[TASK MATERIAL — start]

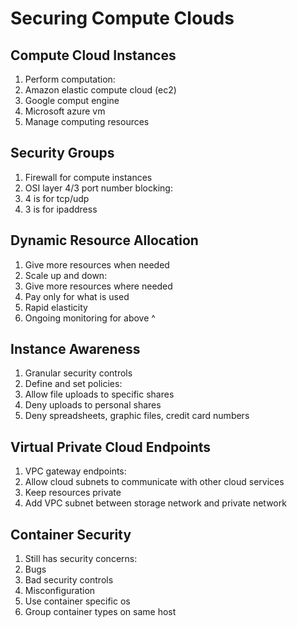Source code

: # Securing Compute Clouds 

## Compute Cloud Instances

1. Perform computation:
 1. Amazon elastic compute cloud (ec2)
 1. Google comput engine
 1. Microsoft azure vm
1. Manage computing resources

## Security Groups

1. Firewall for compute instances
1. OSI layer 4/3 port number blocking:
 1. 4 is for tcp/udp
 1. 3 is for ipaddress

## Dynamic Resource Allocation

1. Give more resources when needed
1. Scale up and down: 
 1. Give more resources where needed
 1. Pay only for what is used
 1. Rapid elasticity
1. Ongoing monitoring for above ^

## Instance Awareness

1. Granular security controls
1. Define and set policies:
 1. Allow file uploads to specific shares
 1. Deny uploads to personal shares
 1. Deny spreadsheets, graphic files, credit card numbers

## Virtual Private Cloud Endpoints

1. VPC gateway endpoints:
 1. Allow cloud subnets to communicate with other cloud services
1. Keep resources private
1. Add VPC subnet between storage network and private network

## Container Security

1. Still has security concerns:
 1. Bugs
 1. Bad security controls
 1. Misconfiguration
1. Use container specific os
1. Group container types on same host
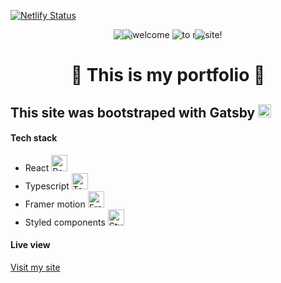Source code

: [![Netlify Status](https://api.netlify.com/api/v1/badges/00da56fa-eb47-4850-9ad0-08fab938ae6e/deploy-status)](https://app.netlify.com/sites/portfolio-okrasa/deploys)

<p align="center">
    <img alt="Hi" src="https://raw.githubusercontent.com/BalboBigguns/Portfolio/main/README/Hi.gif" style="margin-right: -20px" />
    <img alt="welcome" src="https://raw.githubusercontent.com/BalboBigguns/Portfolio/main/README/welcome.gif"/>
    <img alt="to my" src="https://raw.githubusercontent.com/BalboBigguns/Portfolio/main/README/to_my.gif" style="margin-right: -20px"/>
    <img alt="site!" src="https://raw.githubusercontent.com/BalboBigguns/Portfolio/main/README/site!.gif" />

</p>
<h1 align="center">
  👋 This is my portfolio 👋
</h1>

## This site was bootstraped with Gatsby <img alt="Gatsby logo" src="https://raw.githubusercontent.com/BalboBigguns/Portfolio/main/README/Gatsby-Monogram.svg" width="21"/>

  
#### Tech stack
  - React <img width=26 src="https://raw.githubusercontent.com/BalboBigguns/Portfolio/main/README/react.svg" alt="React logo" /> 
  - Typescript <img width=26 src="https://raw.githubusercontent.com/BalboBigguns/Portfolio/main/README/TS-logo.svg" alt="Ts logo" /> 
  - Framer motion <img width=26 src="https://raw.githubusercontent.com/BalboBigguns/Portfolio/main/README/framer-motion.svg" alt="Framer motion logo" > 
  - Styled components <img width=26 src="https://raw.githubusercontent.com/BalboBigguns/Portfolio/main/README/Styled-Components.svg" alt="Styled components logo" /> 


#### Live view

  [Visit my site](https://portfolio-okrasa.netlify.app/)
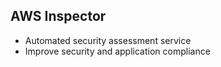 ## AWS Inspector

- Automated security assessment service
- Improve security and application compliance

[TASK MATERIAL — finish]

TASK ITEM: Reproduce every line of source text in the material above without changes, leaving out the pictures.

ANSWER FOR THE TASK:
Source code

: # Securing Compute Clouds 

## Compute Cloud Instances

1. Perform computation:
 1. Amazon elastic compute cloud (ec2)
 1. Google comput engine
 1. Microsoft azure vm
1. Manage computing resources

## Security Groups

1. Firewall for compute instances
1. OSI layer 4/3 port number blocking:
 1. 4 is for tcp/udp
 1. 3 is for ipaddress

## Dynamic Resource Allocation

1. Give more resources when needed
1. Scale up and down: 
 1. Give more resources where needed
 1. Pay only for what is used
 1. Rapid elasticity
1. Ongoing monitoring for above ^

## Instance Awareness

1. Granular security controls
1. Define and set policies:
 1. Allow file uploads to specific shares
 1. Deny uploads to personal shares
 1. Deny spreadsheets, graphic files, credit card numbers

## Virtual Private Cloud Endpoints

1. VPC gateway endpoints:
 1. Allow cloud subnets to communicate with other cloud services
1. Keep resources private
1. Add VPC subnet between storage network and private network

## Container Security

1. Still has security concerns:
 1. Bugs
 1. Bad security controls
 1. Misconfiguration
1. Use container specific os
1. Group container types on same host
Source code

: [![Netlify Status](https://api.netlify.com/api/v1/badges/00da56fa-eb47-4850-9ad0-08fab938ae6e/deploy-status)](https://app.netlify.com/sites/portfolio-okrasa/deploys)

<p align="center">
    <img alt="Hi" src="https://raw.githubusercontent.com/BalboBigguns/Portfolio/main/README/Hi.gif" style="margin-right: -20px" />
    <img alt="welcome" src="https://raw.githubusercontent.com/BalboBigguns/Portfolio/main/README/welcome.gif"/>
    <img alt="to my" src="https://raw.githubusercontent.com/BalboBigguns/Portfolio/main/README/to_my.gif" style="margin-right: -20px"/>
    <img alt="site!" src="https://raw.githubusercontent.com/BalboBigguns/Portfolio/main/README/site!.gif" />

</p>
<h1 align="center">
  👋 This is my portfolio 👋
</h1>

## This site was bootstraped with Gatsby <img alt="Gatsby logo" src="https://raw.githubusercontent.com/BalboBigguns/Portfolio/main/README/Gatsby-Monogram.svg" width="21"/>

  
#### Tech stack
  - React <img width=26 src="https://raw.githubusercontent.com/BalboBigguns/Portfolio/main/README/react.svg" alt="React logo" /> 
  - Typescript <img width=26 src="https://raw.githubusercontent.com/BalboBigguns/Portfolio/main/README/TS-logo.svg" alt="Ts logo" /> 
  - Framer motion <img width=26 src="https://raw.githubusercontent.com/BalboBigguns/Portfolio/main/README/framer-motion.svg" alt="Framer motion logo" > 
  - Styled components <img width=26 src="https://raw.githubusercontent.com/BalboBigguns/Portfolio/main/README/Styled-Components.svg" alt="Styled components logo" /> 


#### Live view

  [Visit my site](https://portfolio-okrasa.netlify.app/)
 ## AWS Inspector

- Automated security assessment service
- Improve security and application compliance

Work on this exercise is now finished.